> _THE TASK_
Copy, from the data below, every line that has "labels" in it.
=== EXTRACTED ENTRIES ===
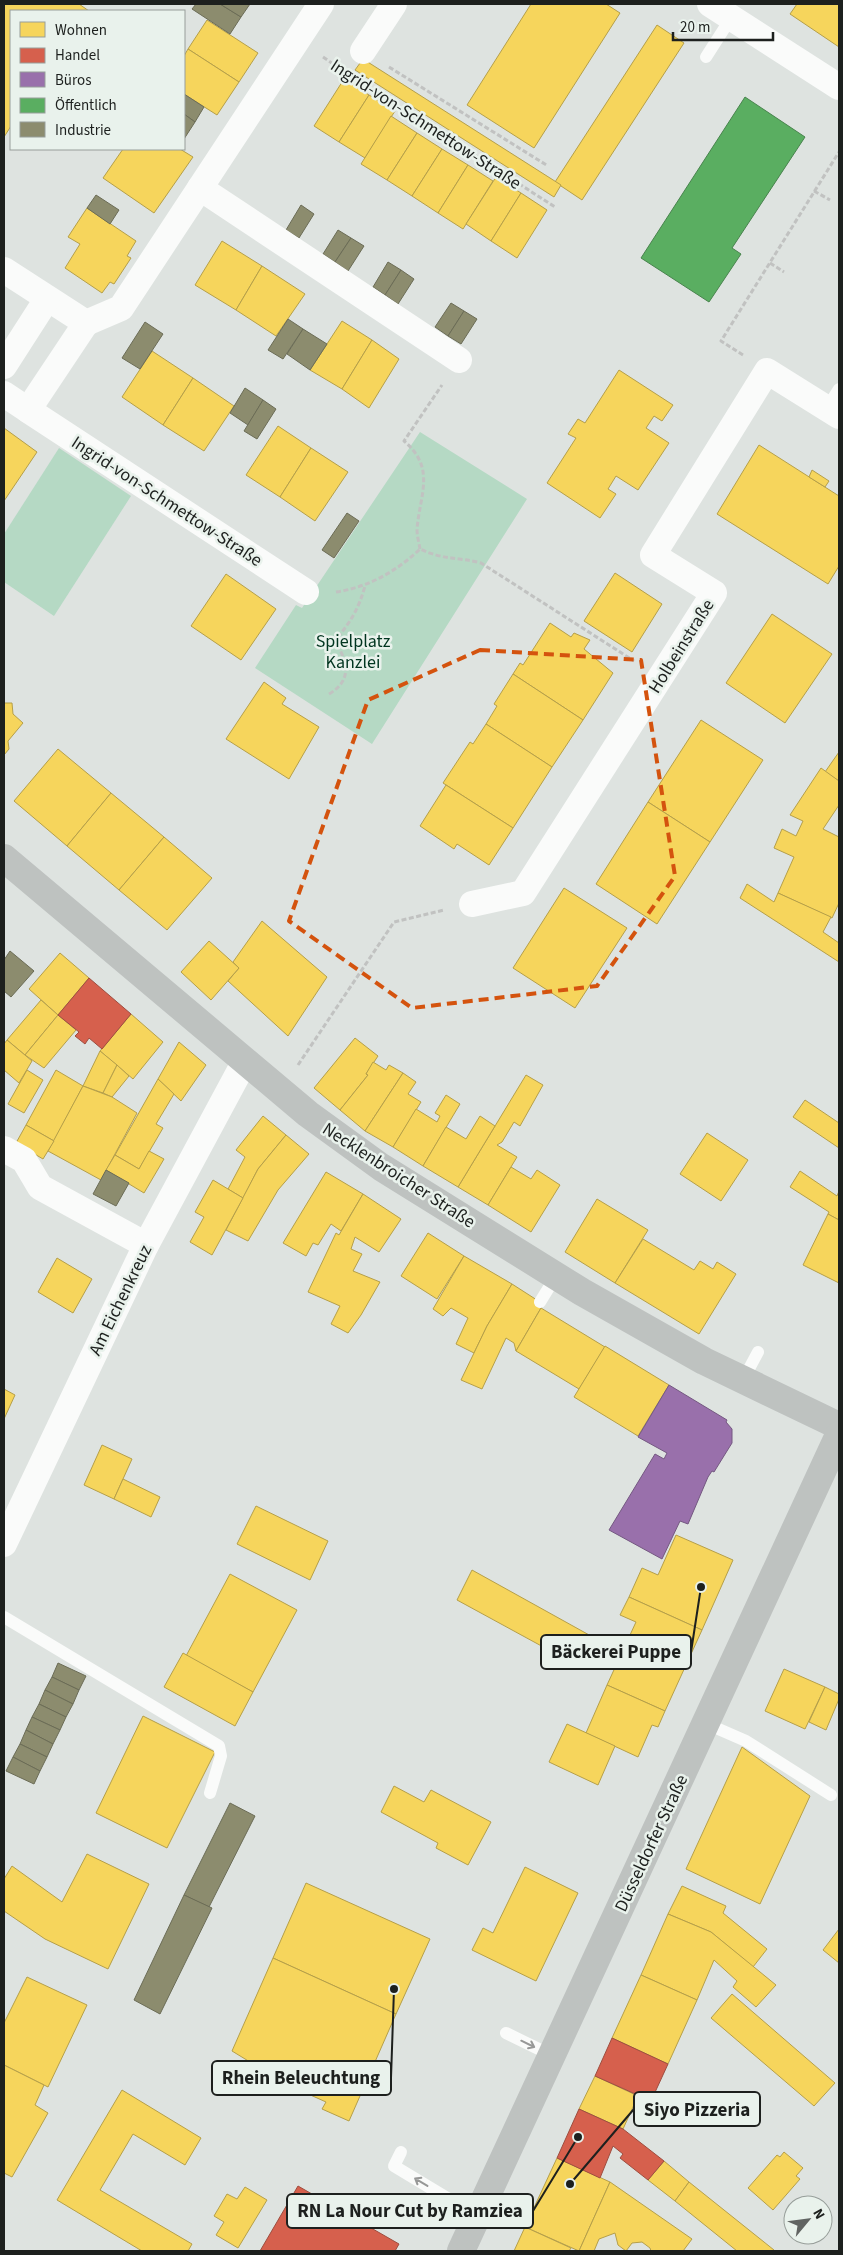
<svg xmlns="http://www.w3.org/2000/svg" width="843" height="2255" viewBox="0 0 843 2255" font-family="'Source Sans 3',sans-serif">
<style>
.green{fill:#b5d9c4}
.homes{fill:#f6d55c;stroke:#b59f49}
.shops{fill:#d6604d;stroke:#9e4d3f}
.offices{fill:#9970ab;stroke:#745881}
.public{fill:#5aae61;stroke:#48834d}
.industry{fill:#8c8c6e;stroke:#6b6c56}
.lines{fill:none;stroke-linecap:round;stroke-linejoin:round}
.path{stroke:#c1c2c1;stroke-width:3;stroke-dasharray:5 2.5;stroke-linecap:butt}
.service{stroke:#fafbfa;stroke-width:12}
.minor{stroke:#fafbfa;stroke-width:26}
.secondary{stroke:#bec2c0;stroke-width:28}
.oneway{stroke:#979897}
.marked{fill:none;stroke:#d4530e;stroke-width:4;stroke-dasharray:10 6;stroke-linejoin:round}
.labels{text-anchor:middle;stroke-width:5;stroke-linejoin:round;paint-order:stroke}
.street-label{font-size:18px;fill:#1d201e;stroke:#e9f2ec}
.park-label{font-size:18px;fill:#00351f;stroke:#e9f2ec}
.leader{fill:none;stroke:#1d201e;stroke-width:2}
.callout-dot{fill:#1d201e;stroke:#e9f2ec;stroke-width:2}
.callout{fill:#e9f2ec;stroke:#1d201e;stroke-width:2}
.callout-label{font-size:19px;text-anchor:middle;font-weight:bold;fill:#1d201e}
</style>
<rect width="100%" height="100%" fill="#dee3e0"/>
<g class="green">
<path d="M420 432 527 499 372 744 255 668 296 605 302 608Z"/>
<path d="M59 448 131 496 54 616 4 582V534Z"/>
</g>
<g class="homes">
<path d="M4 4H79L89 11H11V126L4 137Z"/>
<path d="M531 4H606L620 13 534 148 467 105Z"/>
<path d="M797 4H839V47L790 14Z"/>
<path d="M207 20 258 53 239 82 188 49Z"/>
<path d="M657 25 684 43 582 200 555 182Z"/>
<path d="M188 49 239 82 217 115 184 94V56Z"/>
<path d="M363 59 561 185 554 197 355 70Z"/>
<path d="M344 79 369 95 339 142 314 126Z"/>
<path d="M369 95 395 111 365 158 339 142Z"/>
<path d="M391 116 417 133 387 180 361 164Z"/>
<path d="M417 133 442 149 412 196 387 180Z"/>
<path d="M123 149H180L193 157 154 213 103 178Z"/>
<path d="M442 149 468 165 438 213 412 196Z"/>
<path d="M468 165 493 181 463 229 438 213Z"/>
<path d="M496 177 521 193 491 241 466 224Z"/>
<path d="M521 193 547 210 517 258 491 241Z"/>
<path d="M87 208 136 241 127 256 131 258 114 284 110 282 102 293 65 268 80 244 68 237Z"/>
<path d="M222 241 262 266 236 310 195 285Z"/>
<path d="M262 266 305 294 276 336 236 310Z"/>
<path d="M342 321 372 340 342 389 310 370Z"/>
<path d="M372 340 399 359 369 408 342 389Z"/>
<path d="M152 351 193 378 163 425 122 397Z"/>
<path d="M619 370 673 405 662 421 654 416 646 428 669 443 638 490 616 476 608 489 616 494 600 518 547 483 576 438 568 434 578 419 585 423Z"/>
<path d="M193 378 234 406 204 451 163 425Z"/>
<path d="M278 426 311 448 280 497 246 475Z"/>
<path d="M4 428 37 452 4 501Z"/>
<path d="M759 445 839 496V566L828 584 717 514Z"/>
<path d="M311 448 348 472 315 521 280 497Z"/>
<path d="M812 470 829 481 825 487 809 477Z"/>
<path d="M615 573 662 604 632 652 584 621Z"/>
<path d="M226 574 276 609 241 660 191 626Z"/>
<path d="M772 614 832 654 785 723 726 683Z"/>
<path d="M550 623 571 637 574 633 590 640 584 649 613 673 583 720 513 674 520 663 523 665Z"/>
<path d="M513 674 583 720 552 767 486 724 497 706 494 704Z"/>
<path d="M264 682 286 698 282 704 319 727 289 779 226 739Z"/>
<path d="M4 703H12L13 714 23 723 8 741 9 749 4 755Z"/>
<path d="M701 720 763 760 710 842 648 802Z"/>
<path d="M486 724 552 767 513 828 443 783 470 742 473 744Z"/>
<path d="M58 749 111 793 67 846 14 801Z"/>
<path d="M839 752V781L825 772Z"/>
<path d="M821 768 839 781V805L823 829 839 837V903L832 918 778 893 794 857 774 848 782 829 796 836 803 821 790 815Z"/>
<path d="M446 785 513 828 489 865 457 844 454 849 420 826Z"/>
<path d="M111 793 164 837 119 890 67 846Z"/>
<path d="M648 802 710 842 657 924 596 884Z"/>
<path d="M164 837 212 878 167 930 119 890Z"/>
<path d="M747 884 774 902 778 893 831 917 823 932 839 943V962L740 898Z"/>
<path d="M564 888 627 928 575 1008 513 968Z"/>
<path d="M262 921 327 977 288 1036 228 981 239 968 233 962Z"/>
<path d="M209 941 239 968 211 1000 181 972Z"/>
<path d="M60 953 89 978 58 1015 29 989Z"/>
<path d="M41 1000 58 1015 25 1055 7 1040Z"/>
<path d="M131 1014 163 1042 133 1079 100 1051Z"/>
<path d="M58 1015 76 1030 44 1068 25 1055Z"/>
<path d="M355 1038 378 1056 366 1074 368 1075 340 1110 314 1088Z"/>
<path d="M7 1040 32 1061 19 1083 4 1070V1044Z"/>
<path d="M179 1042 206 1065 181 1101 158 1079Z"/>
<path d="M100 1051 117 1065 103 1093 83 1086Z"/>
<path d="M373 1062 386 1070 389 1065 403 1073 365 1131 340 1110 368 1075 366 1074Z"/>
<path d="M117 1065 129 1076 112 1097 103 1093Z"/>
<path d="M27 1070 43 1080 24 1113 8 1104Z"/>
<path d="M56 1070 83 1086 54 1141 26 1125Z"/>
<path d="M403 1073 416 1082 408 1094 421 1102 393 1147 365 1131Z"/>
<path d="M526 1075 543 1085 520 1126 514 1122 502 1142 497 1145 517 1157 488 1205 458 1187Z"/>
<path d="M158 1079 174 1094 156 1124 163 1128 139 1169 115 1155Z"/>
<path d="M83 1086 112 1097 137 1113 101 1180 48 1151Z"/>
<path d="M446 1095 460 1104 423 1166 393 1147 416 1109 437 1122 440 1116 435 1113Z"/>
<path d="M805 1100 839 1123V1148L793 1117Z"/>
<path d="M263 1116 286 1135 258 1169 243 1198 228 1189 245 1157 236 1150Z"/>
<path d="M480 1116 495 1126 458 1187 423 1166 446 1127 466 1139Z"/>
<path d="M26 1125 54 1141 43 1159 16 1143Z"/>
<path d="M707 1133 748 1160 721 1201 680 1174Z"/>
<path d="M286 1135 309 1154 278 1190 248 1241 226 1230 258 1169Z"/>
<path d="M149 1151 164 1159 144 1193 106 1170 115 1155 139 1169Z"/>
<path d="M511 1167 531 1179 537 1170 560 1185 531 1232 488 1205Z"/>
<path d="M800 1171 837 1196 839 1191V1220L828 1214 829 1212 790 1187Z"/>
<path d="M326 1172 363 1194 341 1231 331 1224 318 1245 313 1243 306 1256 283 1243Z"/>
<path d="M213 1180 243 1198 212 1255 190 1242 204 1217 195 1212Z"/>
<path d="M363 1194 401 1219 379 1252 355 1237 351 1249 362 1254 353 1271 380 1282 361 1315 348 1333 331 1324 340 1306 308 1292 336 1233 339 1235Z"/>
<path d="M597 1199 648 1230 615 1283 565 1252Z"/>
<path d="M828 1214 839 1220V1283L803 1265Z"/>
<path d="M428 1233 464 1256 437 1299 401 1276Z"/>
<path d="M643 1239 694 1270 700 1261 713 1269 717 1262 736 1274 699 1334 615 1283Z"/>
<path d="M464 1256 512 1284 487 1326 474 1353 456 1344 468 1318 451 1308 443 1316 433 1309Z"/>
<path d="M57 1258 92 1279 73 1313 38 1292Z"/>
<path d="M512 1284 540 1302 541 1308 516 1351 514 1343 506 1338 482 1389 461 1380 487 1326Z"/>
<path d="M541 1308 605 1347 579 1389 516 1351Z"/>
<path d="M605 1346 669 1385 638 1436 574 1397Z"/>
<path d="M4 1389 15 1395 4 1419Z"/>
<path d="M102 1445 132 1459 114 1499 84 1485Z"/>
<path d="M123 1479 160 1497 151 1517 114 1499Z"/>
<path d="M256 1506 328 1541 310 1580 237 1544Z"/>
<path d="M676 1535 733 1560 702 1630 629 1597 642 1568 658 1575Z"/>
<path d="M472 1570 591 1636 580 1667 457 1600Z"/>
<path d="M230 1574 297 1610 253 1692 186 1656Z"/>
<path d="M629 1597 702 1630 665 1711 607 1685 636 1622 620 1615Z"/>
<path d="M183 1653 253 1692 235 1726 164 1687Z"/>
<path d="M784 1669 825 1687 805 1729 765 1711Z"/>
<path d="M607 1685 665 1711 658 1727 652 1725 638 1757 586 1733Z"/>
<path d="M825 1687 839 1694V1699L826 1730 809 1722Z"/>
<path d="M143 1716 215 1752 167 1848 96 1813Z"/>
<path d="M567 1724 615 1746 598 1785 549 1762Z"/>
<path d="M742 1747 810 1796 760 1904 686 1869Z"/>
<path d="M394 1786 424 1802 431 1790 491 1822 468 1865 436 1848 438 1843 381 1812Z"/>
<path d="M87 1854 149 1884 108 1969 45 1939 4 1911V1879L12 1866 62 1902Z"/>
<path d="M525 1867 578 1893 536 1981 472 1950 483 1928 493 1933Z"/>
<path d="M306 1883 430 1939 396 2014 273 1958Z"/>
<path d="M682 1886 726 1906 723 1913 767 1949 753 1967 711 1932 668 1914Z"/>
<path d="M668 1914 711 1932 776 1985 756 2007 733 1987 737 1981 714 1960 697 2000 641 1975Z"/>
<path d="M839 1929V1963L823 1950Z"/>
<path d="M273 1958 396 2014 349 2121 322 2109 326 2102 286 2084 232 2051Z"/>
<path d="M641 1975 697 2000 668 2064 612 2038Z"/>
<path d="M27 1977 87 2005 48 2087 4 2065V2023Z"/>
<path d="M732 1994 835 2083 814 2106 711 2018Z"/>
<path d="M4 2065 44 2085 35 2105 48 2113 12 2177 4 2173Z"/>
<path d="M595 2076 638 2096 623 2129 579 2109Z"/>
<path d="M122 2090 201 2138 185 2165 133 2134 100 2190 192 2244 188 2251H142L57 2200Z"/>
<path d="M784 2152 803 2168 796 2176 800 2179 773 2210 748 2188 777 2155 780 2157Z"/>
<path d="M557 2158 610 2182 579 2251 525 2227Z"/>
<path d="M664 2161 689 2182 675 2201 648 2180Z"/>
<path d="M610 2182 692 2239 683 2251H651L650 2248 642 2242 632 2243 626 2251 618 2245 615 2233 599 2239 594 2251H579Z"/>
<path d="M689 2182 774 2250 773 2251H737L675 2201Z"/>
<path d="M245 2187 267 2200 238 2248 216 2235 224 2222 214 2216 227 2194 237 2199Z"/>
<path d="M525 2227 571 2248 569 2251H514Z"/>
</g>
<g class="shops">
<path d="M89 978 131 1014 102 1049 89 1038 85 1044 75 1036 79 1032 58 1015Z"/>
<path d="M612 2038 668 2064 651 2101 595 2076Z"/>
<path d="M579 2109 623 2129 664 2161 648 2180 620 2158 623 2154 613 2146 600 2178 557 2158Z"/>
<path d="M298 2186 399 2244 395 2251H260Z"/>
</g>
<path class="offices" d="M669 1385 727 1420 726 1422 732 1429V1443L727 1451 714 1472 712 1471 708 1477 688 1524 680 1521 662 1559 609 1530 655 1454 664 1459 667 1453 638 1437Z"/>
<path class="public" d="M745 97 805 137 732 248 741 254 709 302 641 258Z"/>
<g class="industry">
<path d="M196 4H220L241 17 230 34 192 9Z"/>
<path d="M220 4H250L241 17Z"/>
<path d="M184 94 204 107 195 122 184 114Z"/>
<path d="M184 114 195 122 184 139Z"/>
<path d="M96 195 119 210 110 224 87 208Z"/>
<path d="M301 205 314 214 299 238 286 230Z"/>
<path d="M338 230 351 238 335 262 323 254Z"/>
<path d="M351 238 364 246 348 271 335 262Z"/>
<path d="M388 262 401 270 385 295 373 287Z"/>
<path d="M401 270 414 279 398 304 385 295Z"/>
<path d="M451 303 464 311 448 336 435 327Z"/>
<path d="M464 311 477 319 461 344 448 336Z"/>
<path d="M288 319 303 329 283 359 268 350Z"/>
<path d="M145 322 163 334 140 369 122 358Z"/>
<path d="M303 329 327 344 310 370 287 354Z"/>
<path d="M245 388 263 400 248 425 230 413Z"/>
<path d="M263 400 276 409 257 439 244 431Z"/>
<path d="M347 513 359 521 334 558 322 550Z"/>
<path d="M10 951 34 971 11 997 4 991V960Z"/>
<path d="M106 1170 129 1183 116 1206 93 1194Z"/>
<path d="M58 1663 86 1676 79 1690 52 1677Z"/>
<path d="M52 1677 79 1690 73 1704 45 1690Z"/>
<path d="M45 1690 73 1704 66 1717 39 1704Z"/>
<path d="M39 1704 66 1717 60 1730 32 1717Z"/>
<path d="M32 1717 60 1730 53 1744 26 1730Z"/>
<path d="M26 1730 53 1744 47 1757 20 1744Z"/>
<path d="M20 1744 47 1757 40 1771 13 1757Z"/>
<path d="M13 1757 40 1771 34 1784 6 1771Z"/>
<path d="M230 1803 255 1816 209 1907 184 1895Z"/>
<path d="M184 1895 212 1908 160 2014 134 2000Z"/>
</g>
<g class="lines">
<g class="path">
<path d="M323 57 336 66"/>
<path d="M389 67 548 166"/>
<path d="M361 82 555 207"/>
<path d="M814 191 830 200"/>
<path d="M770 263 784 272"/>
<path d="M743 355 721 341 839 152"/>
<path d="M420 549C419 543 417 536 417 529 420 494 436 468 404 441L442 385"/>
<path d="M336 592C369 587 397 571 420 549 443 560 458 557 481 563L634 661"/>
<path d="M329 694C353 680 348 660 334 641 350 624 359 608 365 586"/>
<path d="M298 1065 394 922 444 910"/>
</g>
<g class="service">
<path d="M706 57 731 18"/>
<path d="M827 408 839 389"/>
<path d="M540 1302 556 1276"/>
<path d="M743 1380 758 1352"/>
<path d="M4 1617 219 1746 221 1756 210 1793"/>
<path d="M707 1724 746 1741 831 1795"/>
<path d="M506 2033 551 2055"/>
<path d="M401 2152 394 2166 477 2216"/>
</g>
<g class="minor">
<path d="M710 4 839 87"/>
<path d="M363 51 394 4"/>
<path d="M200 188 459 360"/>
<path d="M4 270 86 323 28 410 306 592"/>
<path d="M86 323 121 308 321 4"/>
<path d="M4 366 47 299"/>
<path d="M4 394 28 410"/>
<path d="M472 904 523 893 714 593 653 555 767 371 839 416"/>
<path d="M4 1149 24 1160 40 1187 146 1245"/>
<path d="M4 1544 146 1245 245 1061"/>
</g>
<g class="secondary">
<path d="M4 858 308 1114 381 1167 582 1292 704 1361 839 1426"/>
<path d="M461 2251 839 1435"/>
</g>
</g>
<defs><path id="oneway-shaft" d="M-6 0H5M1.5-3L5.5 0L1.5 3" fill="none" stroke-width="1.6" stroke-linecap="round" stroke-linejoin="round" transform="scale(1.25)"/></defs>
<g class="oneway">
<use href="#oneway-shaft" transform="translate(528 2044) rotate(26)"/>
<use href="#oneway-shaft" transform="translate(421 2182) rotate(-149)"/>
</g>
<path class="marked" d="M480 650 641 660 675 876 597 986 412 1008 289 921 368 700Z"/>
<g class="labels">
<g class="street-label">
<text transform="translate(426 124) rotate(33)" y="6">Ingrid-von-Schmettow-Straße</text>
<text transform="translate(167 501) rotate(33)" y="6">Ingrid-von-Schmettow-Straße</text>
<text transform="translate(681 646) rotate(-58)" y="6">Holbeinstraße</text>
<text transform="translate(399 1175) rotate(33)" y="6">Necklenbroicher Straße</text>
<text transform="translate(120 1300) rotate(-64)" y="6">Am Eichenkreuz</text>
<text transform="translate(651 1843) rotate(-65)" y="6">Düsseldorfer Straße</text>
</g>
<g class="park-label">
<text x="353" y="647">Spielplatz<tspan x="353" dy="21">Kanzlei</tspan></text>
</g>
</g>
<path class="leader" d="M701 1587L691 1652M394 1989L391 2078M570 2184L634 2109M578 2137L533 2211"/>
<g class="callout-dot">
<circle cx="701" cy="1587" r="5"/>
<circle cx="394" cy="1989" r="5"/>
<circle cx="570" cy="2184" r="5"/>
<circle cx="578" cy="2137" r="5"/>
</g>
<g class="callout">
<rect x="541" y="1635" width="150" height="34" rx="5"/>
<rect x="212" y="2061" width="179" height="34" rx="5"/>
<rect x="634" y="2092" width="126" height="34" rx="5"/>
<rect x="287" y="2194" width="246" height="34" rx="5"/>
</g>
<g class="callout-label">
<text x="616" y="1658">Bäckerei Puppe</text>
<text x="301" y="2084">Rhein Beleuchtung</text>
<text x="697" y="2116">Siyo Pizzeria</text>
<text x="410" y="2217">RN La Nour Cut by Ramziea</text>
</g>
<rect width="843" height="2255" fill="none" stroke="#1d201e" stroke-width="10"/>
<rect x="10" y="10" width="175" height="140" fill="#e9f2ec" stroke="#979e9a"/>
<rect x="20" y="22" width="25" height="15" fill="#f6d55c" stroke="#979e9a"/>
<text x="55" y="35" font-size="15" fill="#1d201e">Wohnen</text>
<rect x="20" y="48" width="25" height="15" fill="#d6604d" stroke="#979e9a"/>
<text x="55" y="60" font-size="15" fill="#1d201e">Handel</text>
<rect x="20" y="72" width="25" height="15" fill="#9970ab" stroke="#979e9a"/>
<text x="55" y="85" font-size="15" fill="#1d201e">Büros</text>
<rect x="20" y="98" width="25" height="15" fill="#5aae61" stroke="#979e9a"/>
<text x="55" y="110" font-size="15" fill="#1d201e">Öffentlich</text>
<rect x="20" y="122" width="25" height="15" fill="#8c8c6e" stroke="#979e9a"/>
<text x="55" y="135" font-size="15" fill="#1d201e">Industrie</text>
<g transform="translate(808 2220) rotate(61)"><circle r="24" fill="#e9f2ec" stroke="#979e9a"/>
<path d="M0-4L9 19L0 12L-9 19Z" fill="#616462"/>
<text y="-8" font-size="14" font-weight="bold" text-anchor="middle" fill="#1d201e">N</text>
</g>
<path d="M673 32v8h100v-8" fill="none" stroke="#1d201e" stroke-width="2.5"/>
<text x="680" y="32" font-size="15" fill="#1d201e" stroke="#e9f2ec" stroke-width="4" paint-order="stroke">20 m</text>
</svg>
===
> _ANSWER TO THIS PROBLEM_
.labels{text-anchor:middle;stroke-width:5;stroke-linejoin:round;paint-order:stroke}
<g class="labels">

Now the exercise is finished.